Data for analysis:
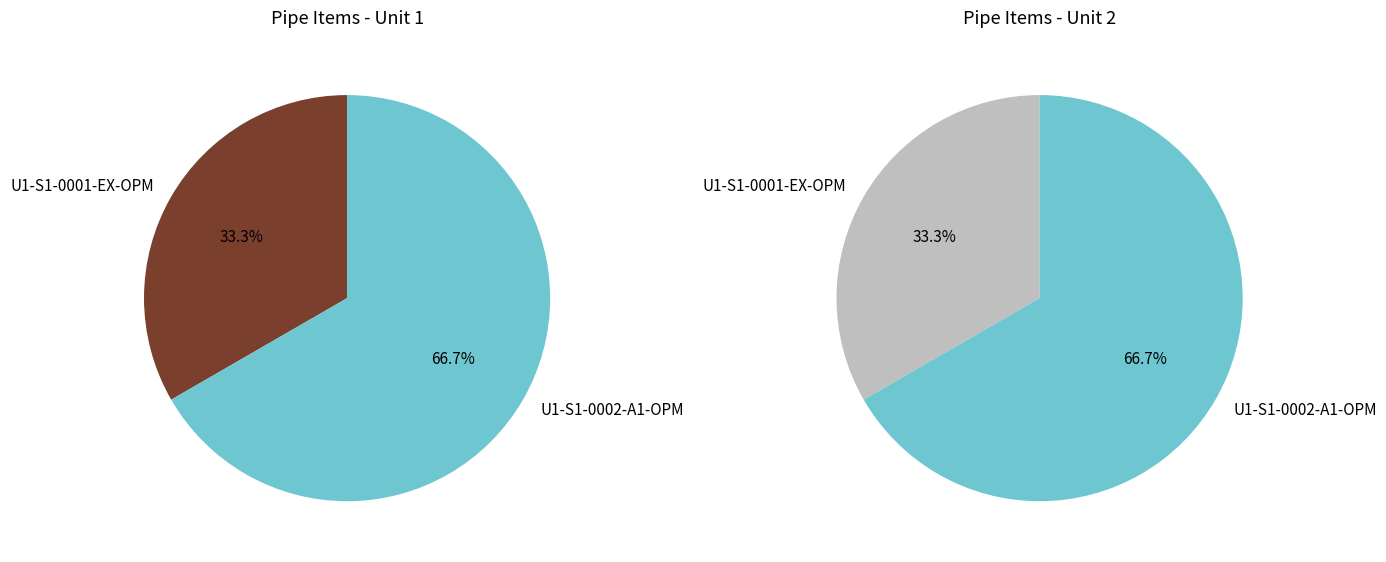

To the nearest percent, what is the difference between the largest and smallest slice percentages?

33%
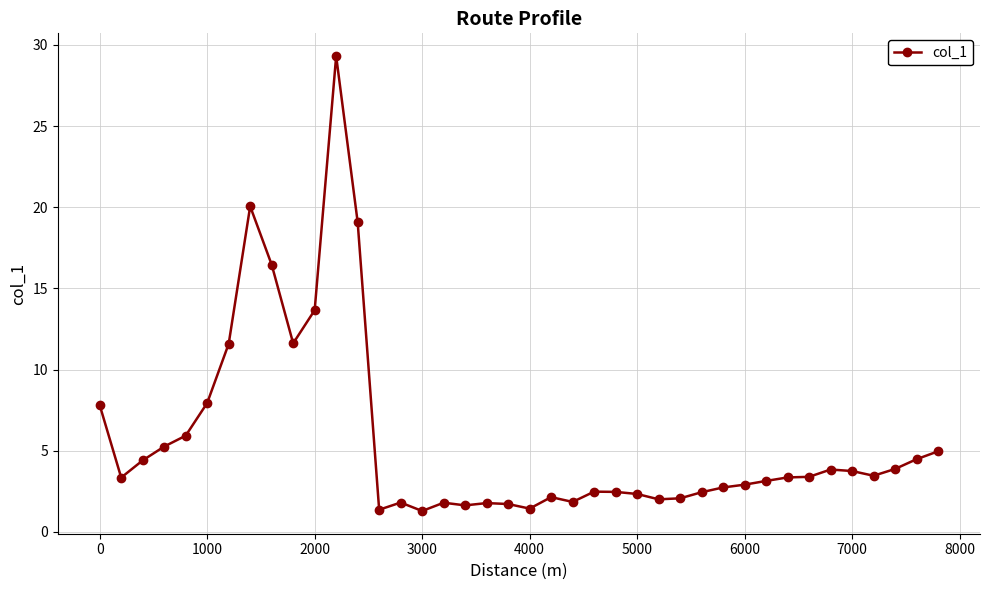

What is the maximum value shown in the chart?

29.3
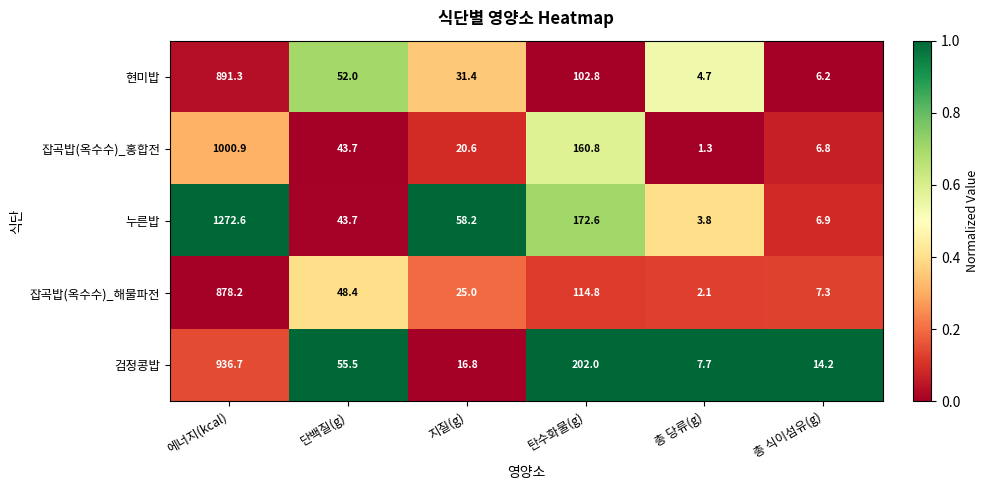

How many categories are shown in the chart?

6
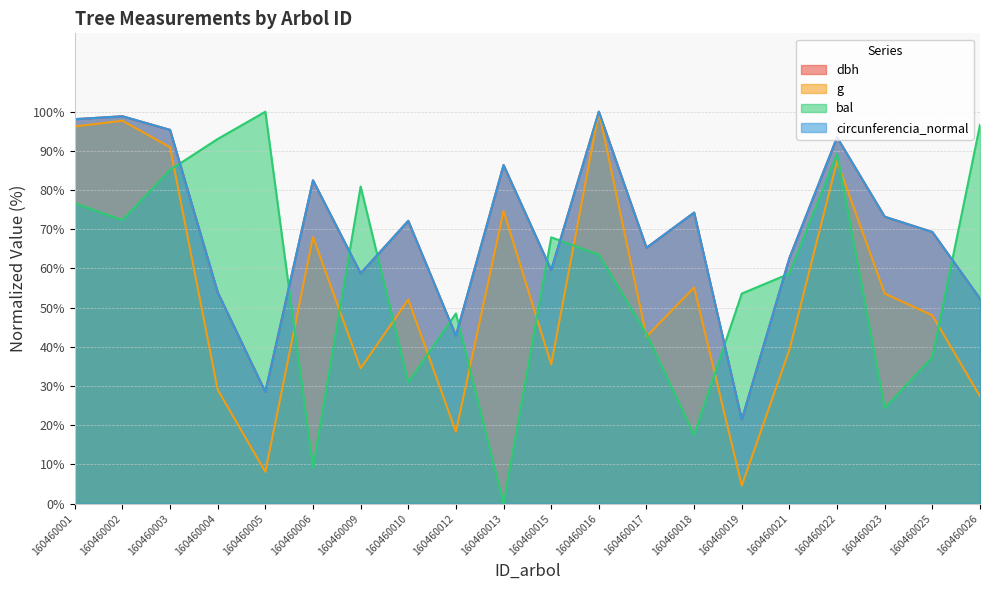

At which label is circunferencia_normal closest to 60?

160460015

Task to complete:
Rewrite the data above, swapping each "chart" for "graph" and changing nothing else. Leave out the pictures.

Result for this exercise:
To the nearest percent, what is the difference between the largest and smallest slice percentages?

33%

What is the maximum value shown in the graph?

29.3

How many categories are shown in the graph?

6

At which label is circunferencia_normal closest to 60?

160460015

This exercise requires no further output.